On s’est fait peur !

Un de nos Amis, Pierre-Jean PASCAL, nous relate Stade Français Paris – Castres, ce mercredi 1er Septembre dernier :

Les hostilités sont lancées dès le début de match. Les deux équipes sur le terrain ont la ferme volonté d’imposer leur jeu. D’un côté une équipe Parisienne, entreprenante avec la possession du ballon et de l’autre coté une équipe de Castres très opportuniste qui profite de la moindre faute du Stade pour installer le danger. Cela se solde immédiatement par trois points: 0 à 3 pour Castres.

Quelques minutes de jeu suffisent à Paris pour prendre le pouls de l’adversaire et le festival peut commencer. Dimitri Szarzewski tout d’abord dans le rôle de l’allumeur dès la 6ème, suivi d’un Sergio Parisse des grands soirs à la 11ème et de l’inévitable Oliver Philipps. A la demi-heure Sergio Parisse ajoute un quatrième essai à l’actif du stade Français, Paris qui enflamme littéralement les tribunes. Lorsque Philipps applatit son deuxième essai de la soirée, les 13 124 passionnés présents ce soir assistent littéralement à un feu d’artifice.

On assiste a du grand rugby, et cette dernière action est de toute beauté. A la pause le score est sans appel 37 à 17, cinq essais à un.
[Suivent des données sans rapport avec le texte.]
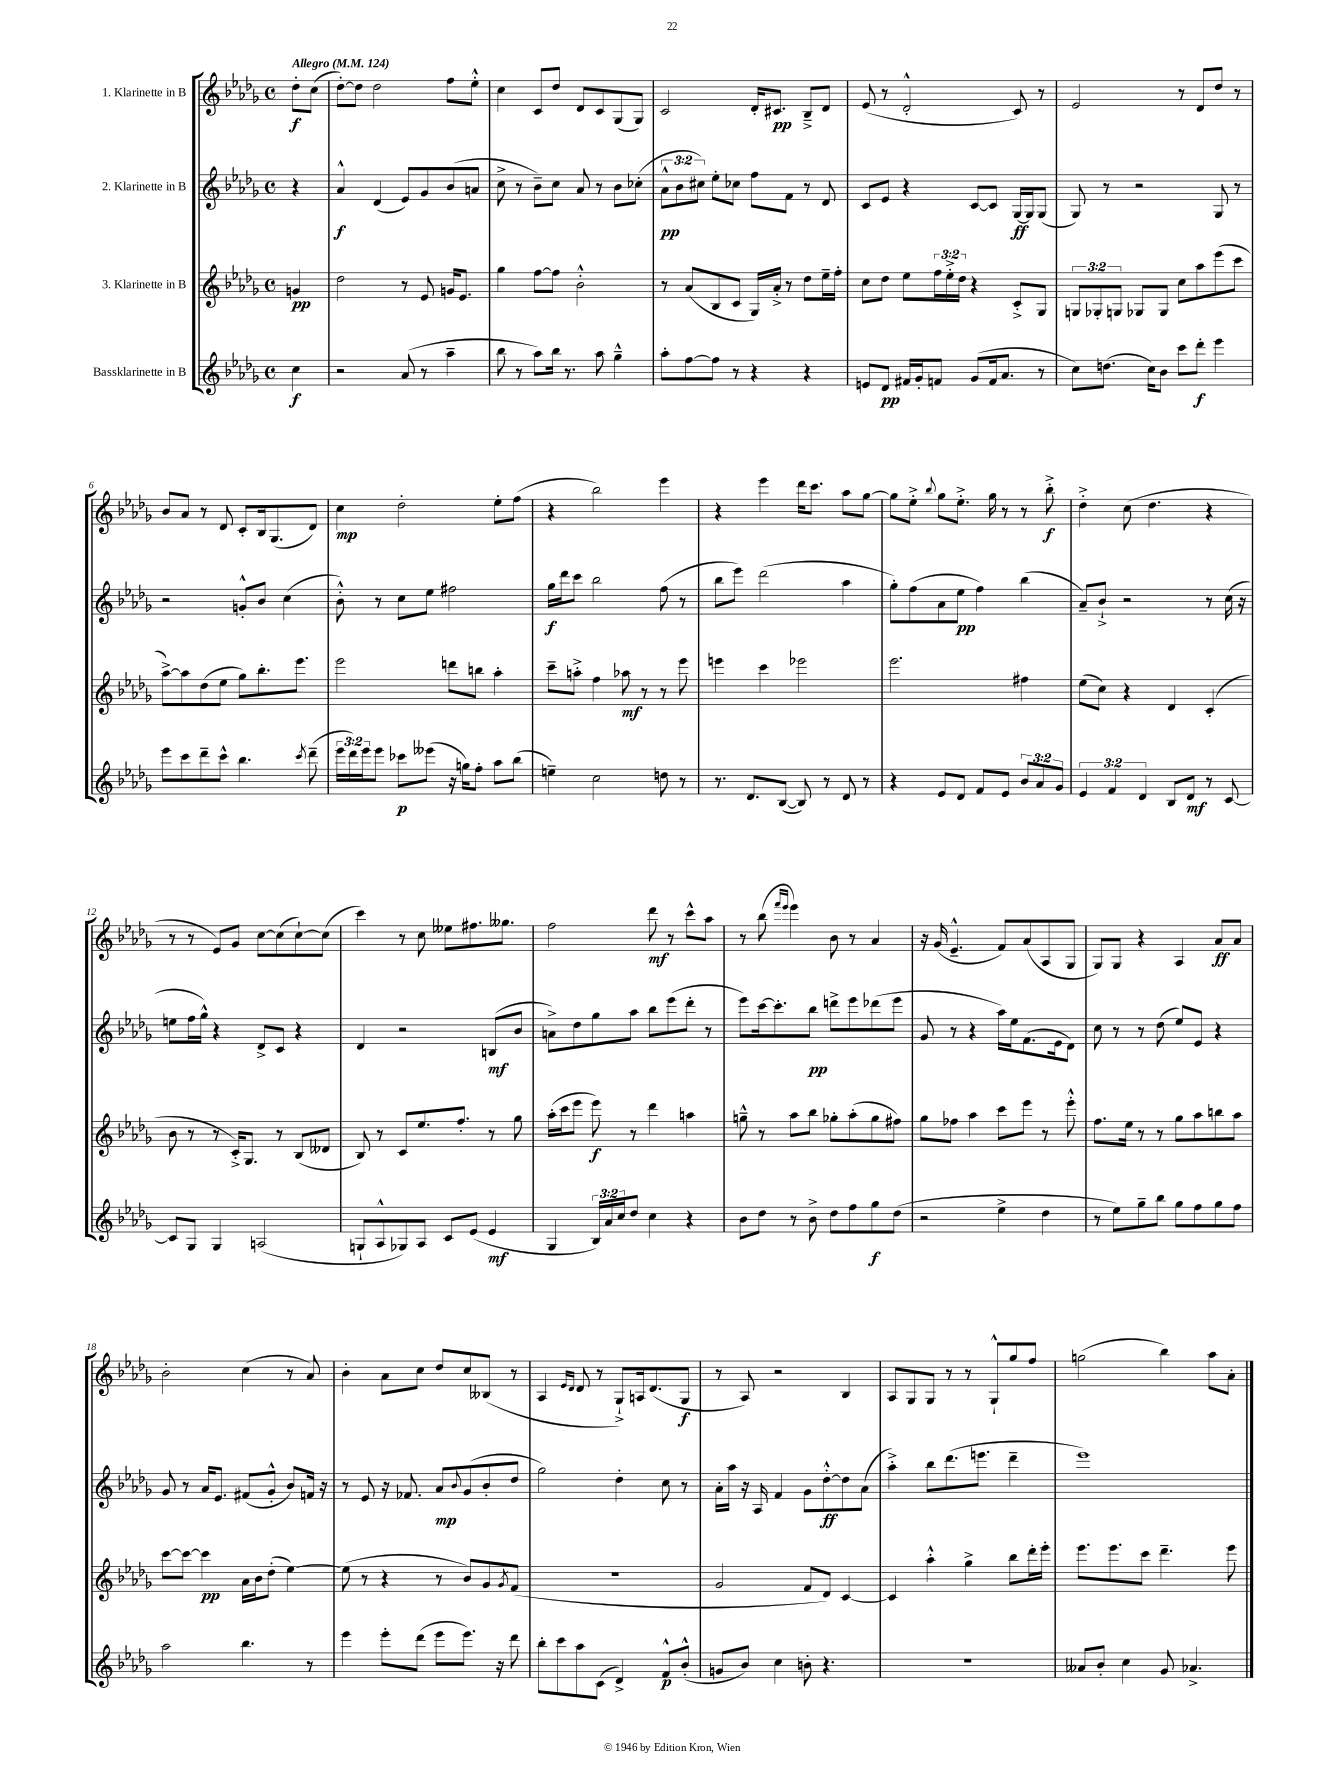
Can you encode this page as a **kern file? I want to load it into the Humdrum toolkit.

**kern	**dynam	**kern	**dynam	**kern	**dynam	**kern	**dynam
*part4	*part4	*part3	*part3	*part2	*part2	*part1	*part1
*staff4	*staff4	*staff3	*staff3	*staff2	*staff2	*staff1	*staff1
*I"Bassklarinette in B	*	*I"3. Klarinette in B	*	*I"2. Klarinette in B	*	*I"1. Klarinette in B	*
*clefG2	*	*clefG2	*	*clefG2	*	*clefG2	*
*k[b-e-a-d-g-]	*	*k[b-e-a-d-g-]	*	*k[b-e-a-d-g-]	*	*k[b-e-a-d-g-]	*
*M4/4	*	*M4/4	*	*M4/4	*	*M4/4	*
*met(c)	*	*met(c)	*	*met(c)	*	*met(c)	*
*MM124	*	*MM124	*	*MM124	*	*MM124	*
=	=	=	=	=	=	=	=
!	!	!	!	!	!	!LO:TX:a:B:t=Allegro	!
4cc\	f	4gn/	pp	4r	.	8dd-'\L	f
.	.	.	.	.	.	(8cc\J	.
=1	=1	=1	=1	=1	=1	=1	=1
2r	.	2dd-\	.	4a-^^/	f	[8dd-'\L)	.
.	.	.	.	.	.	8dd-\J]	.
.	.	.	.	(4d-/	.	2dd-\	.
(8a-/	.	8r	.	8e-/L)	.	.	.
8r	.	8e-/	.	8g-/	.	.	.
4aa-~\	.	16gn/KL	.	(8b-/	.	8ff\L	.
.	.	8.e-/J	.	.	.	.	.
.	.	.	.	8an/J	.	8ee-'^^\J	.
=2	=2	=2	=2	=2	=2	=2	=2
8bb-\	.	4gg-\	.	8cc^\	.	4cc\	.
8r	.	.	.	8r	.	.	.
8aa-\L)	.	[8ff\L	.	8b-~\L)	.	8c/L	.
16bb-\Jk	.	8ff\J]	.	8cc\J	.	8dd-/J	.
8.r	.	.	.	.	.	.	.
.	.	2b-'^^\	.	8a-/	.	8d-/L	.
8aa-\	.	.	.	8r	.	8c/	.
4gg-~^^\	.	.	.	8b-\L	.	(8G-/	.
.	.	.	.	(8cc-X'\J	.	8G-/J)	.
=3	=3	=3	=3	=3	=3	=3	=3
8aa-'\L	.	8r	.	12a-^^\L	pp	2c/	.
.	.	.	.	12b-\	.	.	.
[8ff\	.	(8a-/L	.	.	.	.	.
.	.	.	.	12cc#X\J)	.	.	.
8ff\J]	.	8B-/	.	8ee-'\L	.	.	.
8r	.	8c/J	.	8cc-X\J	.	.	.
4r	.	16G-/LL)	.	8ff\L	.	16d-'/KL	.
.	.	16a-'^/JJ	.	.	.	8.c#X/J	pp
.	.	8r	.	8f\J	.	.	.
4r	.	8dd-\L	.	8r	.	8B-~^/L	.
.	.	16ee-~\L	.	8d-/	.	8d-/J	.
.	.	16ff'\JJ	.	.	.	.	.
=4	=4	=4	=4	=4	=4	=4	=4
8en/L	.	8cc\L	.	8c/L	.	(8e-/	.
8d-/J	pp	8dd-\J	.	8e-/J	.	8r	.
16f#X/LL	.	8ee-\L	.	4r	.	2d-'^^/	.
16g-'/J	.	.	.	.	.	.	.
8fn/J	.	24ff\L	.	.	.	.	.
.	.	24ee-'^\	.	.	.	.	.
.	.	24dd-\JJ	.	.	.	.	.
(8g-/L	.	4r	.	[8c/L	.	.	.
16f/k	.	.	.	8c/J]	.	.	.
8.a-/J	.	.	.	.	.	.	.
.	.	8c'^/L	.	[16G-/LL	ff	8c/)	.
.	.	.	.	16G-/J]	.	.	.
8r	.	8G-/J	.	(8G-/J	.	8r	.
=5	=5	=5	=5	=5	=5	=5	=5
8cc\L)	.	12Gn/L	.	8G-/)	.	2e-/	.
.	.	12G-X'/	.	.	.	.	.
(8.ddn\J	.	.	.	8r	.	.	.
.	.	12Gn/J	.	.	.	.	.
.	.	8G-X/L	.	2r	.	.	.
16cc\KL)	.	.	.	.	.	.	.
8b-\J	.	8G-/J	.	.	.	.	.
8ccc\L	.	8cc\L	.	.	.	8r	.
8ddd-'\J	f	8aa-\	.	.	.	8d-/L	.
4eee-\	.	(8eee-\	.	8G-/	.	8dd-/J	.
.	.	8ccc\J	.	8r	.	8r	.
!!LO:LB:g=z
=6	=6	=6	=6	=6	=6	=6	=6
8eee-\L	.	[8aa-^\L)	.	2r	.	8b-/L	.
8ccc\	.	8aa-\]	.	.	.	8a-/J	.
8ddd-~\	.	(8dd-\	.	.	.	8r	.
8ccc^^\J	.	8ee-\J	.	.	.	8d-/	.
4.bb-\	.	8gg-\L)	.	8gn'^^/L	.	8c'/L	.
.	.	8.bb-'\	.	8b-/J	.	16B-/k	.
.	.	.	.	.	.	(8.G-/	.
.	.	.	.	(4cc\	.	.	.
.	.	8.eee-\J	.	.	.	.	.
8qccc/	.	.	.	.	.	.	.
(8ddd-~\	.	.	.	.	.	8d-/J)	.
=7	=7	=7	=7	=7	=7	=7	=7
24eee-\LL	.	2eee-\	.	8b-'^^\)	.	4cc\	mp
24ddd-\)	.	.	.	.	.	.	.
24eee-\J	.	.	.	.	.	.	.
8eee-\J	.	.	.	8r	.	.	.
8ccc-X\L	p	.	.	8cc\L	.	2dd-'\	.
(8eee--X\J	.	.	.	8ee-\J	.	.	.
16r	.	8dddn\L	.	2ff#X\	.	.	.
16ggn\KL)	.	.	.	.	.	.	.
8ff'\J	.	8bbn\J	.	.	.	.	.
8aa-\L	.	4aa-'\	.	.	.	8ee-'\L	.
(8bb-\J	.	.	.	.	.	(8ff\J	.
=8	=8	=8	=8	=8	=8	=8	=8
4een~\)	.	8ccc~\L	.	16gg-\LL	f	4r	.
.	.	.	.	16ddd-\J	.	.	.
.	.	8aan'^\J	.	8ccc\J	.	.	.
2cc\	.	4ff\	.	2bb-\	.	2bb-\)	.
.	.	8aa-X\	mf	.	.	.	.
.	.	8r	.	.	.	.	.
8ddn\	.	8r	.	(8ff\	.	4eee-\	.
8r	.	8eee-\	.	8r	.	.	.
=9	=9	=9	=9	=9	=9	=9	=9
8.r	.	4eeen\	.	8bb-\L	.	4r	.
.	.	.	.	8eee-\J)	.	.	.
8.d-/L	.	.	.	.	.	.	.
.	.	4ccc\	.	(2ddd-\	.	4eee-\	.
([8B-/J	.	.	.	.	.	.	.
8B-/])	.	2eee-X\	.	.	.	16ddd-\KL	.
.	.	.	.	.	.	8.ccc\J	.
8r	.	.	.	.	.	.	.
8d-/	.	.	.	4aa-\	.	8aa-\L	.
8r	.	.	.	.	.	[8gg-\J	.
=10	=10	=10	=10	=10	=10	=10	=10
4r	.	2.eee-\	.	8gg-'\L)	.	8gg-\L]	.
.	.	.	.	(8ff\	.	8ee-'^\J	.
.	.	.	.	.	.	8qqbb-/	.
8e-/L	.	.	.	8a-\	.	8gg-\L	.
8d-/J	.	.	.	8ee-\J	pp	8.ee-'^\J	.
8f/L	.	.	.	4ff\)	.	.	.
.	.	.	.	.	.	16gg-\	.
8e-/J	.	.	.	.	.	8r	.
12b-/L	.	4ff#X\	.	(4bb-\	.	8r	.
12a-/	.	.	.	.	.	.	.
.	.	.	.	.	.	8bb-'^\	f
12g-/J	.	.	.	.	.	.	.
=11	=11	=11	=11	=11	=11	=11	=11
6e-/	.	(8ee-\L	.	8a-~/L)	.	4dd-'^\	.
.	.	8cc\J)	.	8b-`^/J	.	.	.
6f/	.	.	.	.	.	.	.
.	.	4r	.	2r	.	(8cc\	.
6d-/	.	.	.	.	.	.	.
.	.	.	.	.	.	4.dd-\	.
8B-/L	.	4d-/	.	.	.	.	.
8d-/J	mf	.	.	.	.	.	.
8r	.	(4c'/	.	8r	.	4r	.
[8c/	.	.	.	(16cc\	.	.	.
.	.	.	.	16r	.	.	.
!!LO:LB:g=z
=12	=12	=12	=12	=12	=12	=12	=12
8c/L]	.	8b-\	.	8een\L	.	8r	.
8G-/J	.	8r	.	16ff\L	.	8r	.
.	.	.	.	16gg-^^\JJ)	.	.	.
4G-/	.	8r	.	4r	.	8e-/L)	.
.	.	16c'^/KL)	.	.	.	8g-/J	.
.	.	8.G-/J	.	.	.	.	.
(2An/	.	.	.	8d-^/L	.	[8cc\L	.
.	.	8r	.	8c/J	.	(8cc\]	.
.	.	(8B-/L	.	4r	.	[8cc`\)	.
.	.	8d--X/J	.	.	.	(8cc\J]	.
=13	=13	=13	=13	=13	=13	=13	=13
8Gn`/L	.	8B-/)	.	4d-/	.	4ccc\)	.
8A-^^/	.	8r	.	.	.	.	.
8G-X/)	.	8c/L	.	2r	.	8r	.
8A-/J	.	8.ee-/	.	.	.	8cc\	.
8c/L	.	.	.	.	.	8ee--X\L	.
.	.	8.ff'/J	.	.	.	.	.
(8e-/J	.	.	.	.	.	8.ff#X\	.
4e-/	mf	8r	.	(8Bn/L	mf	.	.
.	.	.	.	.	.	8.gg--X\J	.
.	.	8gg-\	.	8b-/J	.	.	.
=14	=14	=14	=14	=14	=14	=14	=14
4G-/	.	(16aa-'\LL	.	8an^\L)	.	2ff\	.
.	.	16ccc\J	.	.	.	.	.
.	.	8eee-\J	.	8dd-\	.	.	.
24B-/LL)	.	8eee-\)	f	8gg-\	.	.	.
24a-/	.	.	.	.	.	.	.
24cc/J	.	.	.	.	.	.	.
8dd-/J	.	8r	.	8aa-\J	.	.	.
4cc\	.	4ddd-\	.	8bb-\L	.	8ddd-\	mf
.	.	.	.	(8eee-\	.	8r	.
4r	.	4aan\	.	8ddd-'\J	.	8ccc^^\L	.
.	.	.	.	8r	.	8aa-\J	.
=15	=15	=15	=15	=15	=15	=15	=15
8b-\L	.	8ggn~^^\	.	8eee-\L)	.	8r	.
8dd-\J	.	8r	.	[16ccc\k	.	(8bb-\	.
.	.	.	.	8.ccc'\]	.	.	.
.	.	.	.	.	.	16qqfff/LL	.
.	.	.	.	.	.	16qqeee-/JJ	.
8r	.	8aa-\L	.	.	.	4eee-\)	.
8b-^\	.	8bb-\J	.	8bb-\J	pp	.	.
8dd-\L	.	8gg-X'\L	.	8dddn^\L	.	8b-\	.
8ff\	.	(8aa-'\	.	8eee-\	.	8r	.
8gg-\	f	8gg-\	.	(8ddd-X\	.	4a-/	.
(8dd-\J	.	8ff#X\J)	.	8eee-\J	.	.	.
=16	=16	=16	=16	=16	=16	=16	=16
2r	.	8gg-\L	.	8g-/	.	16r	.
.	.	.	.	.	.	(16g-/	.
.	.	8ff-X\J	.	8r	.	4.e-~^^/	.
.	.	4aa-\	.	4r	.	.	.
4ee-^\	.	8ccc\L	.	16aa-\LL)	.	8f/L)	.
.	.	.	.	16ee-\J	.	.	.
.	.	8eee-\J	.	(8.f\	.	(8a-/	.
4dd-\	.	8r	.	.	.	8A-/	.
.	.	.	.	16e-\k	.	.	.
.	.	8eee-'^^\	.	8d-\J)	.	8G-/J	.
=17	=17	=17	=17	=17	=17	=17	=17
8r	.	8.ff\L	.	8cc\	.	8G-/L)	.
8ee-\L)	.	.	.	8r	.	8G-/J	.
.	.	16ee-\Jk	.	.	.	.	.
8gg-~\	.	8r	.	8r	.	4r	.
8bb-\J	.	8r	.	(8dd-\	.	.	.
8gg-\L	.	8gg-\L	.	8ee-/L)	.	4A-/	.
8ff\	.	8aa-\	.	8e-/J	.	.	.
8gg-\	.	8bbn\	.	4r	.	8a-/L	ff
8ff\J	.	8aa-\J	.	.	.	8a-/J	.
!!LO:LB:g=z
=18	=18	=18	=18	=18	=18	=18	=18
2aa-\	.	[8ccc\L	.	8g-/	.	2b-'\	.
.	.	8ccc\J_	.	8r	.	.	.
.	.	4ccc\]	pp	16a-/KL	.	.	.
.	.	.	.	8.e-/J	.	.	.
4.bb-\	.	16a-\LL	.	(8f#X/L	.	(4cc\	.
.	.	16b-\J	.	.	.	.	.
.	.	(8dd-'\J	.	8g-'^^/J	.	.	.
.	.	[4ee-\)	.	8b-/L)	.	8r	.
8r	.	.	.	16fn/Jk	.	8a-/)	.
.	.	.	.	16r	.	.	.
=19	=19	=19	=19	=19	=19	=19	=19
4eee-\	.	(8ee-\]	.	8r	.	4b-'\	.
.	.	8r	.	8e-/	.	.	.
8eee-'\L	.	4r	.	16r	.	8a-\L	.
.	.	.	.	8.f-X/	.	.	.
(8ddd-\J	.	.	.	.	.	8cc\J	.
8eee-\L	.	8r	.	8a-/L	mp	8dd-/L	.
.	.	.	.	8qqb-/	.	.	.
8.eee-\J)	.	8b-/L)	.	(8g-/	.	8cc/	.
.	.	8g-/	.	8b-'/	.	(8B--X/J	.
16r	.	.	.	.	.	.	.
.	.	8qg-/	.	.	.	.	.
8ddd-\	.	(8f/J	.	8dd-/J	.	8r	.
=20	=20	=20	=20	=20	=20	=20	=20
8bb-'\L	.	1r	.	2gg-\)	.	4A-/	.
8ccc\	.	.	.	.	.	.	.
.	.	.	.	.	.	16qqe-/LL	.
.	.	.	.	.	.	16qqd-/JJ	.
8aa-\	.	.	.	.	.	8d-/	.
(8c\J	.	.	.	.	.	8r	.
4d-^/)	.	.	.	4dd-'\	.	8G-`^/L)	.
.	.	.	.	.	.	16An/k	.
.	.	.	.	.	.	(8.d-/	.
8f^^/L	p	.	.	8cc\	.	.	.
(8b-'^^/J	.	.	.	8r	.	8G-/J	f
=21	=21	=21	=21	=21	=21	=21	=21
8gn/L	.	2g-/	.	16a-'\LL	.	8r	.
.	.	.	.	16aa-\JJ	.	.	.
8b-/J)	.	.	.	16r	.	8A-/)	.
.	.	.	.	16A-/	.	.	.
4cc\	.	.	.	4f/	.	2r	.
8bn'\	.	8f/L	.	8g-\L	.	.	.
4.r	.	8d-/J)	.	[8dd-'^^\	ff	.	.
.	.	[4c/	.	8dd-\]	.	4B-/	.
.	.	.	.	(8a-\J	.	.	.
=22	=22	=22	=22	=22	=22	=22	=22
1r	.	4c/]	.	4aa-'^\)	.	8A-/L	.
.	.	.	.	.	.	8G-/	.
.	.	4aa-'^^\	.	8bb-\L	.	8G-/J	.
.	.	.	.	(8.ddd-\	.	8r	.
.	.	4gg-^\	.	.	.	8r	.
.	.	.	.	8.eeen\J	.	.	.
.	.	.	.	.	.	8G-`^^/L	.
.	.	8bb-\L	.	4ddd-~\	.	8gg-/	.
.	.	16ddd-'\L	.	.	.	8ff/J	.
.	.	16eee-'\JJ	.	.	.	.	.
=23	=23	=23	=23	=23	=23	=23	=23
8a--X/L	.	8.eee-\L	.	1eee-)	.	(2ggn\	.
8b-'/J	.	.	.	.	.	.	.
.	.	8.eee-\	.	.	.	.	.
4cc\	.	.	.	.	.	.	.
.	.	8ccc\J	.	.	.	.	.
8g-/	.	4.ddd-~\	.	.	.	4bb-\)	.
4.a-X^/	.	.	.	.	.	.	.
.	.	.	.	.	.	8aa-\L	.
.	.	8eee-\	.	.	.	8a-'\J	.
==	==	==	==	==	==	==	==
*-	*-	*-	*-	*-	*-	*-	*-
Il n’y a qu’une équipe sur le terrain. Non, vraiment, impressionnant !

Est-ce un Paris des grands soirs ? Un Paris magique ? Pour cela une deuxième mi-temps reste à jouer… La partie repart sur la même dynamique que la première mi-temps. Un Paris conquérant. Une pénalité inscrite et la barre des 40 points est atteinte à la 43ème. A noter au passage le joli ratio de point par rapport au temps effectif de jeu…

Il s'en suit alors un bon quart d’heure où les deux équipes se neutralisent. Pas de point de marqué de part et d’autre pendant ce laps de temps. Puis, comme le soleil, le jeu de Paris s’assombrit, s’effiloche. Paris perd la maitrise du jeu, les relances sont un peu moins percutantes et le ballon finit par changer de main.

A l’heure de jeu, Castres, en équipe digne, sort le grand jeu et devient inarrêtable. Se lançant dans une course folle contre le score. A la 75ème minute, Castres est revenu à neuf points. Puis à six points. Charléty tremble, Charléty retient son souffle, Charléty pousse derrière le Stade, comme un seizième homme, empêchant peut être Castres de lui voler une victoire acquise en première période. Le coup de sifflet final retentit après une ultime aide vidéo. Le stade en restera à trois essais concédés.

Ouf  ! L’essentiel est préservé. Paris prend quatre points.